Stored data
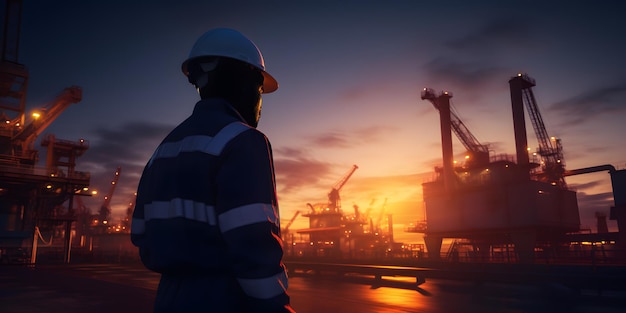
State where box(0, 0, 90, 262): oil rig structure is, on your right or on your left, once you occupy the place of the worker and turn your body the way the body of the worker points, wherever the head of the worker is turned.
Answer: on your left

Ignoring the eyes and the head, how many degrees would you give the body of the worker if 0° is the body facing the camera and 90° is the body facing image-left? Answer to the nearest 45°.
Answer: approximately 225°
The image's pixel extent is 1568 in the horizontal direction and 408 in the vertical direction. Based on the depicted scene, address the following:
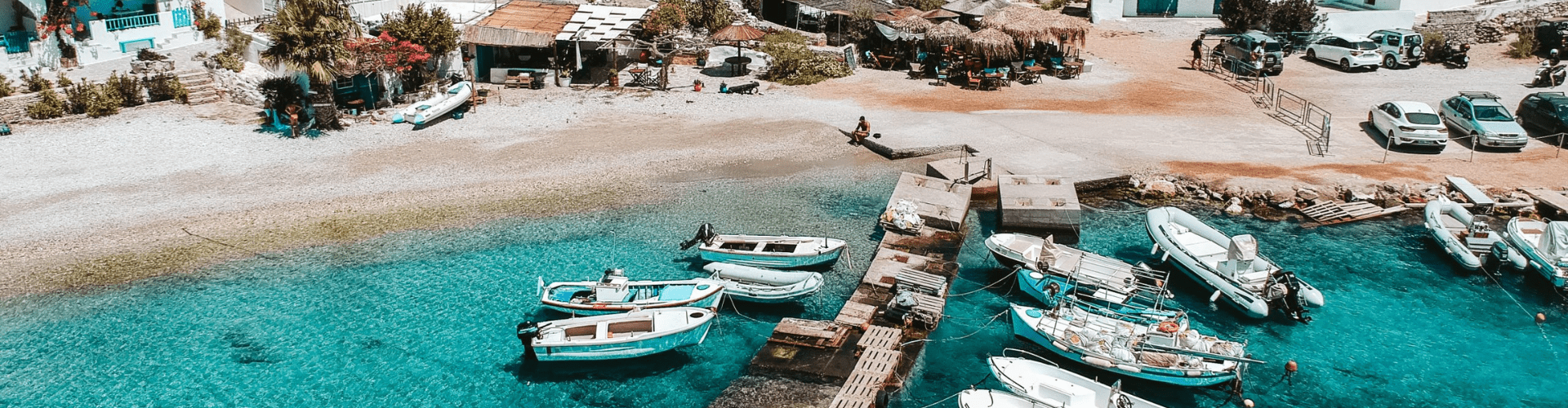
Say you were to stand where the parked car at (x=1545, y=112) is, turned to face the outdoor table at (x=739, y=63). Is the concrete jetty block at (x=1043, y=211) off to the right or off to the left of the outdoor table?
left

Your goal
Extract every one of the records above word for word, leaving the pictures out of your answer.

Result for this task
State where box(0, 0, 90, 262): oil rig structure is, on your right or on your left, once you occupy the place of the worker and turn your body the way the body of the worker points, wherever the head of the worker is turned.
Answer: on your left

Ignoring the eyes and the head, how many degrees would you give the body of the worker if 0° is the body facing the camera and 90° is the body facing image-left? Answer to the nearest 45°.
Answer: approximately 225°
The image's pixel extent is 1568 in the horizontal direction and 408 in the vertical direction. Based on the depicted scene, address the following:
Say you were to stand where the parked car at (x=1545, y=112) is, turned to face the outdoor table at (x=739, y=63). Is the concrete jetty block at (x=1043, y=211) off to the right or off to the left of the outdoor table?
left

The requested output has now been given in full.